### What you need to do
Rewrite the records below, putting "smallest first" wherever "lowest first" appears and keeping everything else the same. Omit the pictures.

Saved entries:
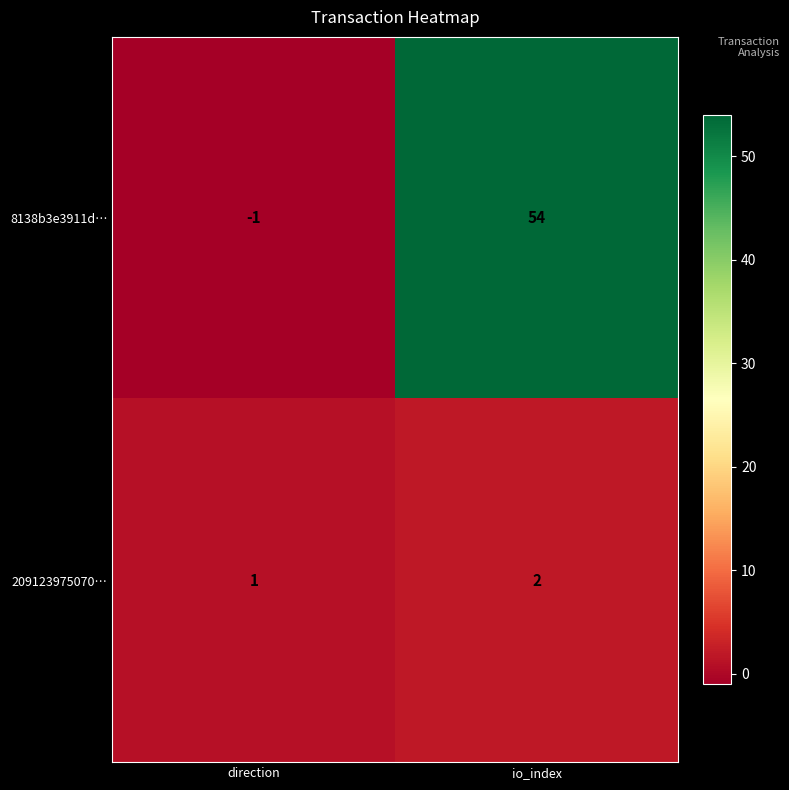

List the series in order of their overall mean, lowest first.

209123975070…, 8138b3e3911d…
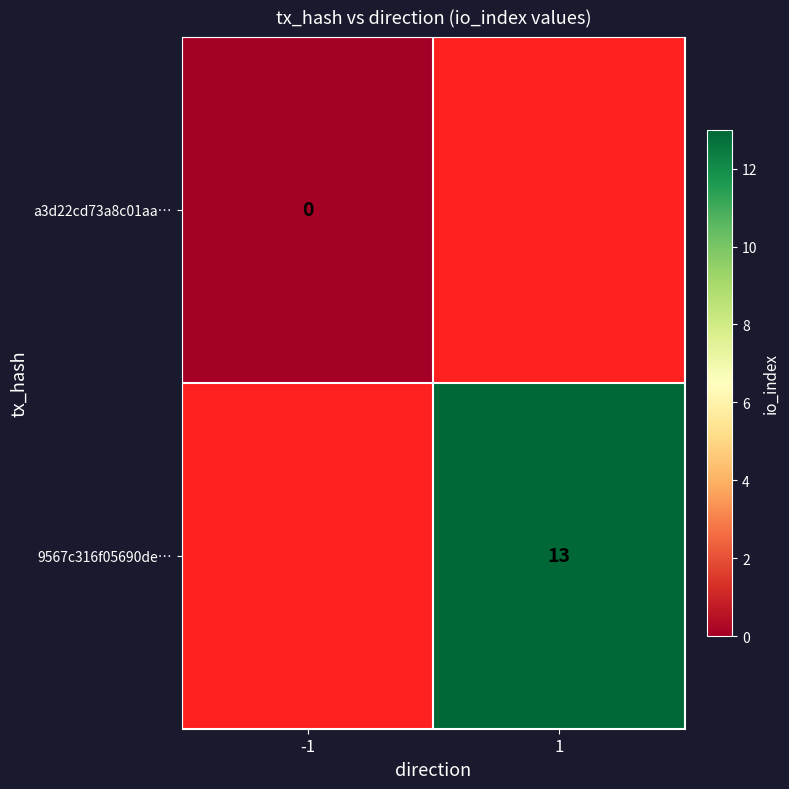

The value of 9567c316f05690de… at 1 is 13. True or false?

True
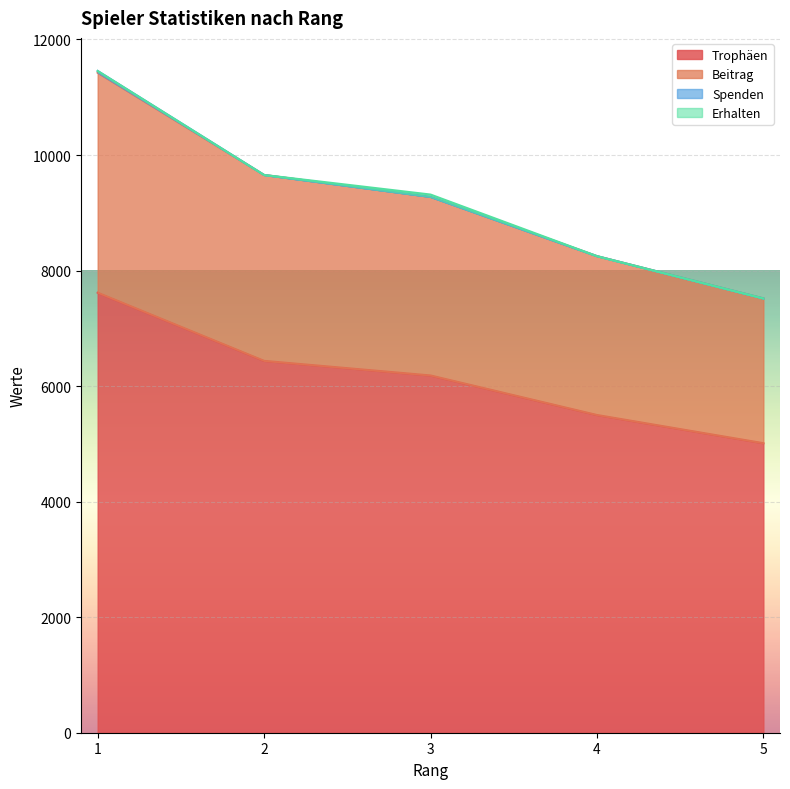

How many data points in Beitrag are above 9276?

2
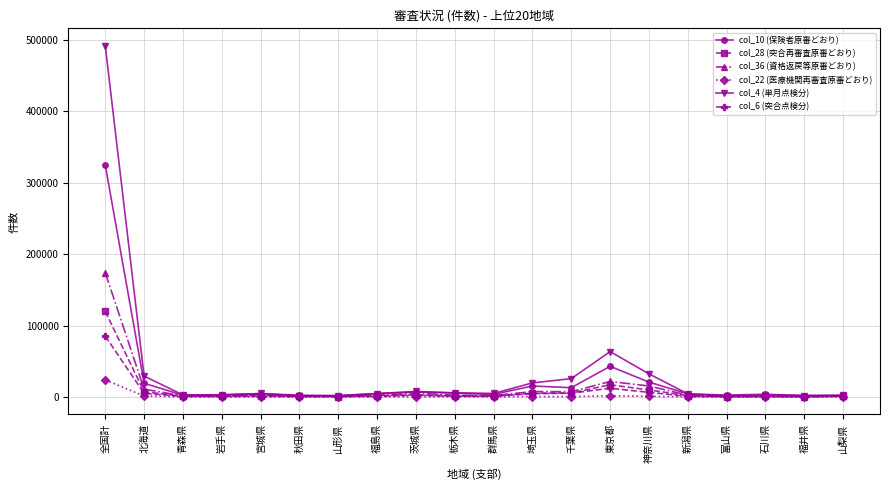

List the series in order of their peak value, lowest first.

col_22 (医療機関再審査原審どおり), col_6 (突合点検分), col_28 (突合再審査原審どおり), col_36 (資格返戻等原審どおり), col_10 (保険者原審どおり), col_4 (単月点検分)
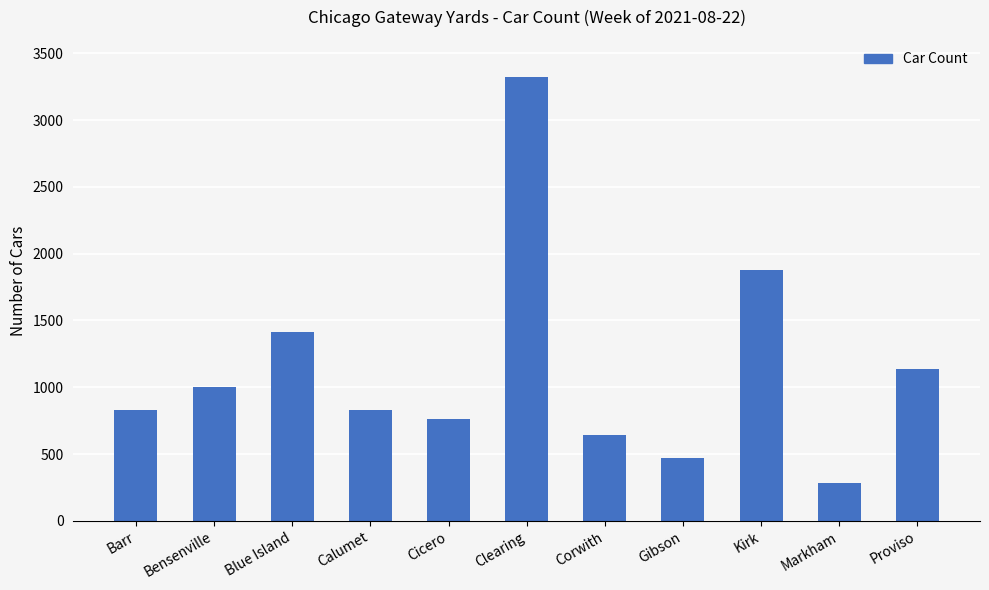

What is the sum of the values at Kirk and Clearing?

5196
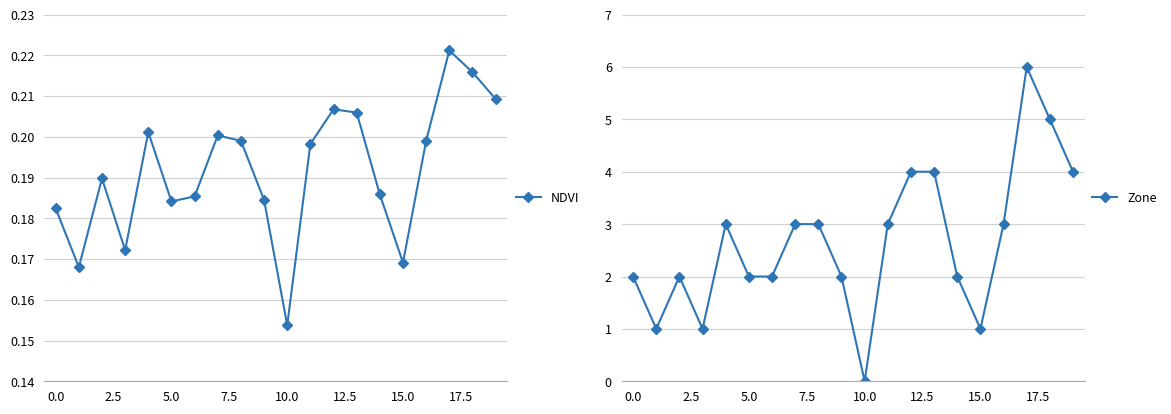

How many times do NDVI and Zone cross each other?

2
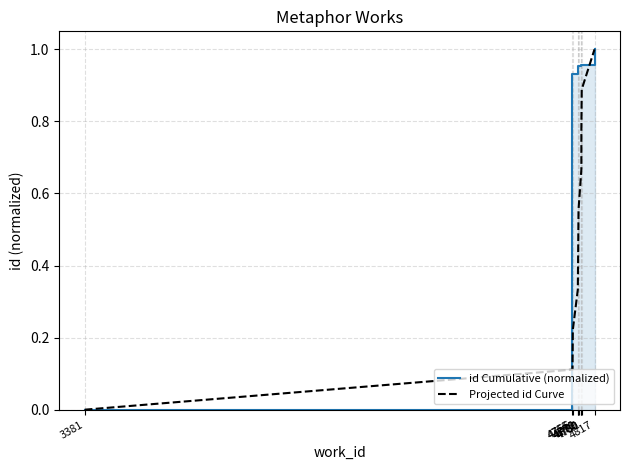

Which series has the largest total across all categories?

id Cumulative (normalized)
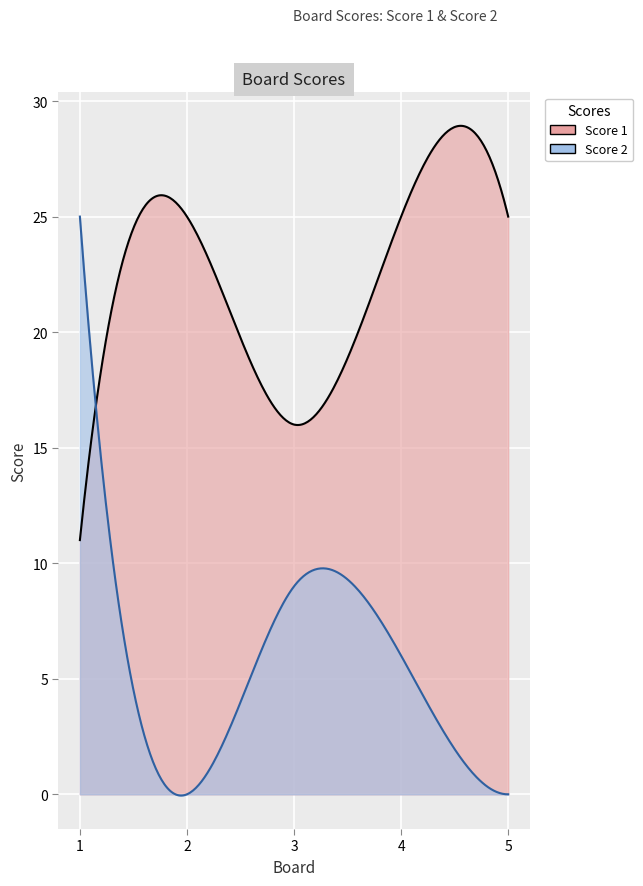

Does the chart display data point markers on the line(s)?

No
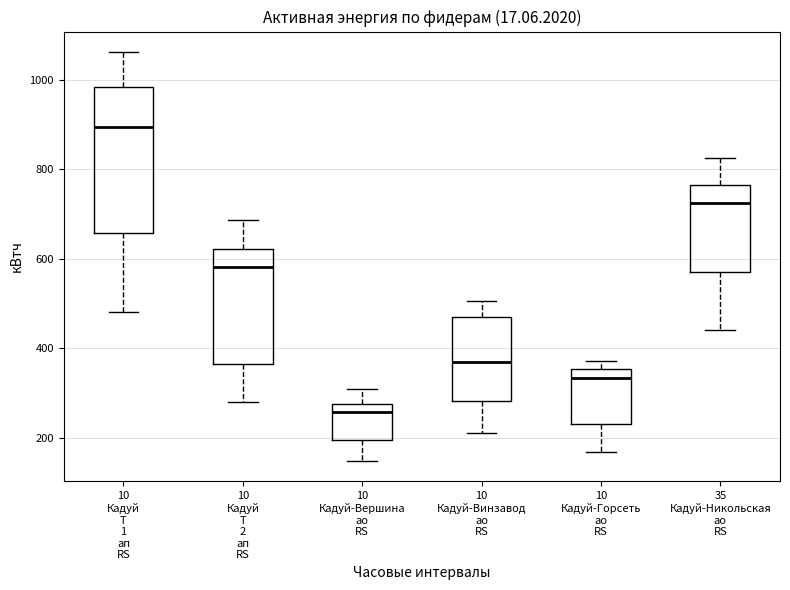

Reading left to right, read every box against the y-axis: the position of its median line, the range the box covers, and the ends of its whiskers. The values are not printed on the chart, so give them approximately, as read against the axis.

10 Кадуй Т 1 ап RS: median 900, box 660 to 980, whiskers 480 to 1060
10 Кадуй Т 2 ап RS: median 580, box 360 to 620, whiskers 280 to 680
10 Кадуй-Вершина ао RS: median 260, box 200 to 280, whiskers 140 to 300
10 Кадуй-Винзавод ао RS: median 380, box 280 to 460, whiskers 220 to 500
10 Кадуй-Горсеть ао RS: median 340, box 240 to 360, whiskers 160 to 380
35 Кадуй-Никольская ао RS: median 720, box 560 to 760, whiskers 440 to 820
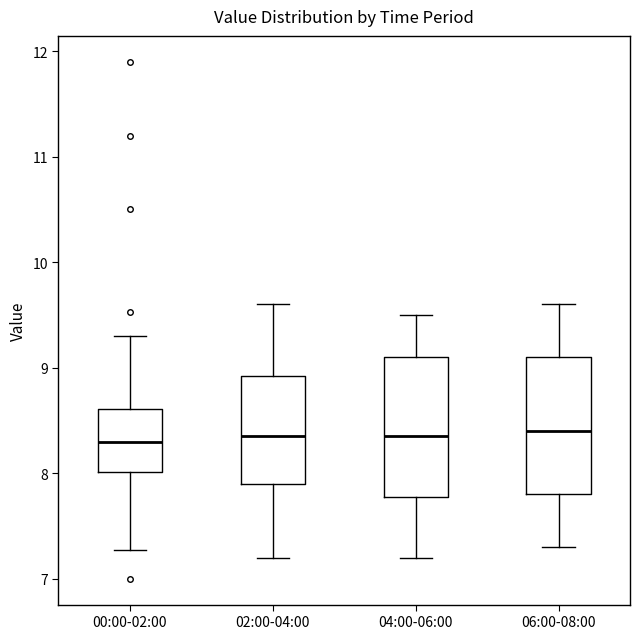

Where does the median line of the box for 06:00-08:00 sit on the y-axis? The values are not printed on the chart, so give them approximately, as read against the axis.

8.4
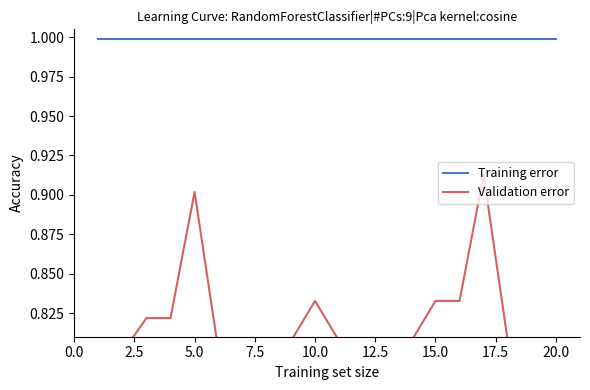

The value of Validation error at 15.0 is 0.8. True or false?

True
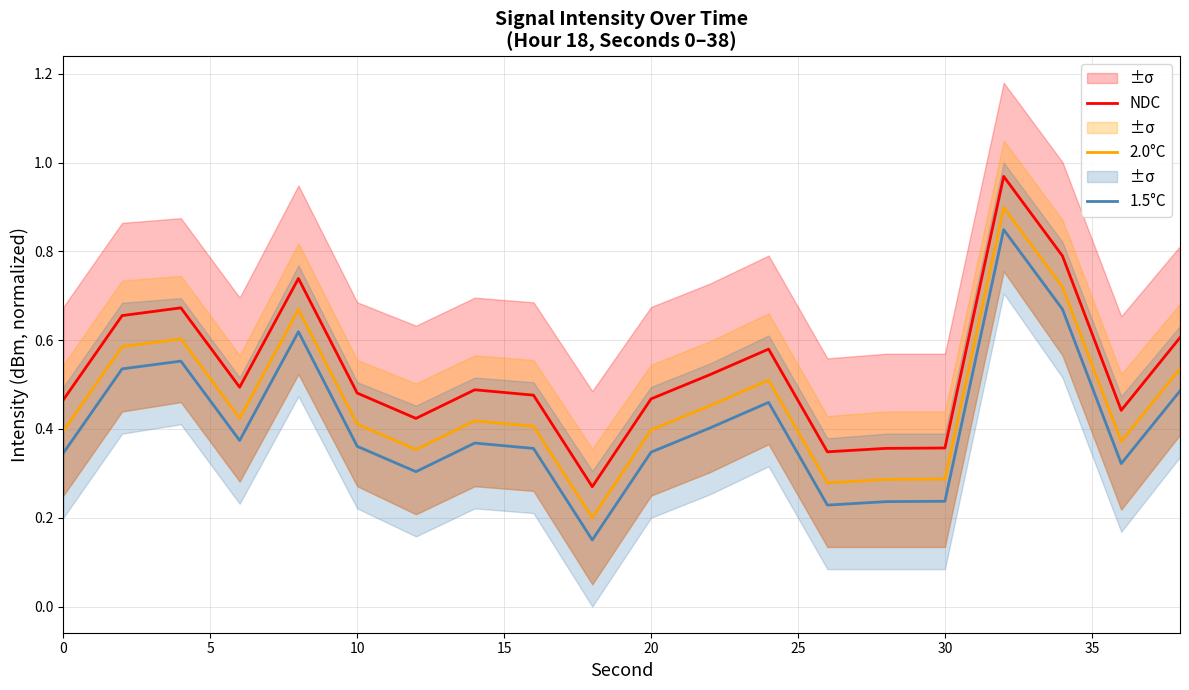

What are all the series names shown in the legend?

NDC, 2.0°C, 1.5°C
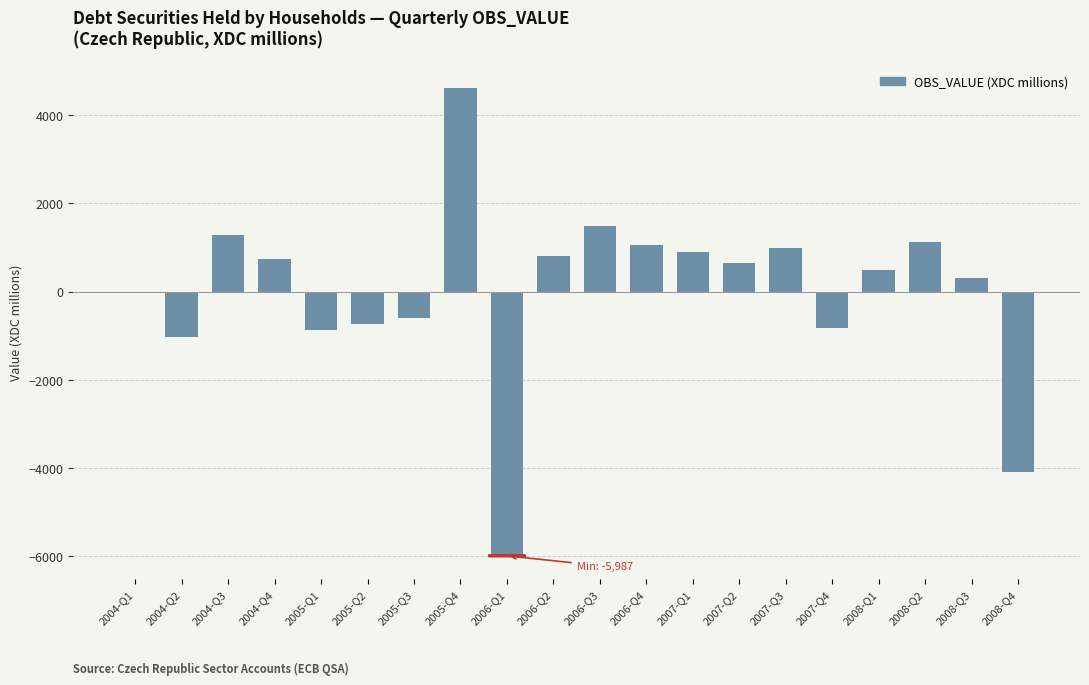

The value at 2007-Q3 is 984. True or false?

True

### Solved problem
List the series in order of their overall mean, smallest first.

209123975070…, 8138b3e3911d…

The value of 9567c316f05690de… at 1 is 13. True or false?

True

How many data points in Beitrag are above 9276?

2

List the series in order of their peak value, smallest first.

col_22 (医療機関再審査原審どおり), col_6 (突合点検分), col_28 (突合再審査原審どおり), col_36 (資格返戻等原審どおり), col_10 (保険者原審どおり), col_4 (単月点検分)

What is the sum of the values at Kirk and Clearing?

5196

How many times do NDVI and Zone cross each other?

2

Which series has the largest total across all categories?

id Cumulative (normalized)

Does the chart display data point markers on the line(s)?

No

Reading left to right, read every box against the y-axis: the position of its median line, the range the box covers, and the ends of its whiskers. The values are not printed on the chart, so give them approximately, as read against the axis.

10 Кадуй Т 1 ап RS: median 900, box 660 to 980, whiskers 480 to 1060
10 Кадуй Т 2 ап RS: median 580, box 360 to 620, whiskers 280 to 680
10 Кадуй-Вершина ао RS: median 260, box 200 to 280, whiskers 140 to 300
10 Кадуй-Винзавод ао RS: median 380, box 280 to 460, whiskers 220 to 500
10 Кадуй-Горсеть ао RS: median 340, box 240 to 360, whiskers 160 to 380
35 Кадуй-Никольская ао RS: median 720, box 560 to 760, whiskers 440 to 820

Where does the median line of the box for 06:00-08:00 sit on the y-axis? The values are not printed on the chart, so give them approximately, as read against the axis.

8.4

The value of Validation error at 15.0 is 0.8. True or false?

True

What are all the series names shown in the legend?

NDC, 2.0°C, 1.5°C

The value at 2007-Q3 is 984. True or false?

True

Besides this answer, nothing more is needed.